On the other hand, Robert Moellering, MD, professor of medicine at Harvard Medical School in Cambridge, MA, who conducted laboratory trials with linezolid, notes this is always a conflict, but pharmaceutical companies "are not nonprofit organizations." (See Hospital Infection Control, May 2000, pp. 69-71, under archives at HIConline.com.)
Enter the federal task force again, acknowledging the problem, but not yet specifying in
its plan how it will try to solve it. However, it comes tantalizing close to suggesting something akin to the old agricultural approach of giving farmers incentives to plant some crops and not grow others.
The report calls for consideration of "financial and/or other incentives or investments to promote the development and/or appropriate use
of priority [antimicrobial] products . . . for which market incentives are inadequate."
From carrot to stick
While that appears to be the carrot, the stick may come in the form of some of the overtures about regulatory action in the plan, including possible labeling changes on important drugs. But federal regulatory agencies such as the FDA and the Environmental Protection Agency could not circumvent their normal process and simply mandate requirements, Bell explains.
"They’re in a bit of a difficult position in terms of committing to specific regulatory actions in a framework like this," he says.
"[The regulatory agencies] have legally mandated procedures for developing regulations that could not be circumvented through the task force. So their action items often used the verb explore’ because that is the only way they could phrase it. In other words, explore going in a certain direction rather than commit to a specific regulation that they really legally couldn’t do in a document like this. But their heart’s in the right place, there is no doubt about it. I think having them onboard and having their issues addressed is an important component of the plan."
For example, the task force calls for exploring ways to periodically review and update antimicrobial drug susceptibility information included on drug labeling. In addition to possible labeling changes, the plan calls for "education and behavioral interventions" that may ultimately extend to changes in medical licensing content.
Special panel to be informed
Another key aspect of the plan is that a new federal advisory committee — most likely linked to the CDC or FDA — will develop a list of drug-pathogen combinations (i.e., MRSA/vancomycin) and select important drugs to be "preferentially used for the treatment of . . . organisms that are resistant to other drugs."

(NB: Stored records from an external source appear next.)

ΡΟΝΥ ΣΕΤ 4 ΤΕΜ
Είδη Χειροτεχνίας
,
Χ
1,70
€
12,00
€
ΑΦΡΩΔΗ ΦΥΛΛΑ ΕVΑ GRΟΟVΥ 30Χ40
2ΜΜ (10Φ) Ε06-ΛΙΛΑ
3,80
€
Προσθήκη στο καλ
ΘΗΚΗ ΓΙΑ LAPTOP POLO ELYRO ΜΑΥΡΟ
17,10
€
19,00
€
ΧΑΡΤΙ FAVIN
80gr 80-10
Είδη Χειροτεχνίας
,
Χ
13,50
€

The advisory panel also will monitor the use
of selected important drugs, with "consideration of changes in product labeling by FDA and in
recommendations for use if increased resistance
is detected." Essentially, the idea is to address "drugs of last resort for which available treatment options are very limited or nonexistent," Bell says. But the task force must consider two categories
of important drugs. On the one hand, there is the older but still important drug showing signs of fading efficacy (i.e., vancomycin) and on the other, a newly developed drug such as linezolid.

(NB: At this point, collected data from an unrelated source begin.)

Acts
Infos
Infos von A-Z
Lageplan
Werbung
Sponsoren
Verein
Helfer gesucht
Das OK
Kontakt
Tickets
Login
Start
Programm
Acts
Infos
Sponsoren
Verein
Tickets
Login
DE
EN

"It’s a different situation because in one of them, the drug has been out for many years and the drug company that produced it has presumably recouped its investment," Bell says. "It’s off-patent. And the question is, Is there anything needed to protect that drug?’ The other [situation] is a new drug that has come out to treat organisms that were previously untreatable, but the drug company has not recouped
"The drug companies are telling us if we unduly limit the use of those new drugs then there won’t be any more new drugs. They won’t have any incentive," he adds.
(Editor’s note: The final federal draft guidelines have been posted at www.cdc.gov/drugresistance/action plan.)